A UK Government minister has highlighted the “vital” need to maximise the North Sea’s economic recovery to protect Britain’s ongoing energy security.
Energy minister Andrea Leadsom said continued exploration and investment in the oil and gas sector would be crucial.
She was asked about the package of measures announced by Chancellor George Osborne in his March Budget during the Commons energy and climate change committee meeting yesterday.
Cheshire MP Antoinette Sandbach characterised the step as a “subsidy for fossil fuels”.
But Mrs Leadsom denied it amounted to a subsidy, adding: “The chancellor chose to remove some of the excess tax rates for the oil and gas sector in order to reflect the fact with lower oil
prices it’s becoming much more difficult to maximise the economic recovery from the North Sea.
“That is something which is in our vital national interest from an energy security point of view.
“What we definitely need to do is to see companies continue to explore and invest in the North Sea.
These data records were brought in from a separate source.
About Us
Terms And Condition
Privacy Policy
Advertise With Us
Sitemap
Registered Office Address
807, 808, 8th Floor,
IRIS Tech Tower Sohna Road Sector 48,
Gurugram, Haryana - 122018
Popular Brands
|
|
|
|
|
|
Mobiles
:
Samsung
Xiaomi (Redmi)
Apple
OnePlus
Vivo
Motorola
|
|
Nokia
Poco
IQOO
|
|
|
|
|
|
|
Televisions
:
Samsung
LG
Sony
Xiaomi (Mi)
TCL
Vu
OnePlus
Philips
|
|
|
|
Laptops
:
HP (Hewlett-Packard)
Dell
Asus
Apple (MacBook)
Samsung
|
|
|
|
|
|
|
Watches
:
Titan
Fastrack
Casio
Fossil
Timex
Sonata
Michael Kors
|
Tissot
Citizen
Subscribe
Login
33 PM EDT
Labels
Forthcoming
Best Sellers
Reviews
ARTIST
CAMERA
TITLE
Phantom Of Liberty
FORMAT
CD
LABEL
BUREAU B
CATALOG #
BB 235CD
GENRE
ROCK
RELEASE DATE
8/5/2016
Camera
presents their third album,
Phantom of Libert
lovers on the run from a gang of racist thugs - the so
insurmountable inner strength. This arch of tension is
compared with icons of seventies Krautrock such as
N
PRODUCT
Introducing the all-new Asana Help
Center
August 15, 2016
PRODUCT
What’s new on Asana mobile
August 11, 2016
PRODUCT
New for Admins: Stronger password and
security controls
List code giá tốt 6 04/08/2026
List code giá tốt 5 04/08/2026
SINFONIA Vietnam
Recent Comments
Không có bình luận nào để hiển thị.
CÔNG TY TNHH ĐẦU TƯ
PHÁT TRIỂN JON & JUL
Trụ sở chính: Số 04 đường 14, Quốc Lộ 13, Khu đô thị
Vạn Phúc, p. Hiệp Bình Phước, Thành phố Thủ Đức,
“That’s not the same as a subsidy.”
Committee chairman SNP MP Angus MacNeil asked whether support for gas would be made available in the way it had for
nuclear.
Mrs Leadsom said the government expected its second capacity market auction to “bring forward new gas plants”.
She added: “If it doesn’t, we may have to tweak the auction to make sure it can do.”
But, she insisted, the government was not about to subsidise areas that do not need it.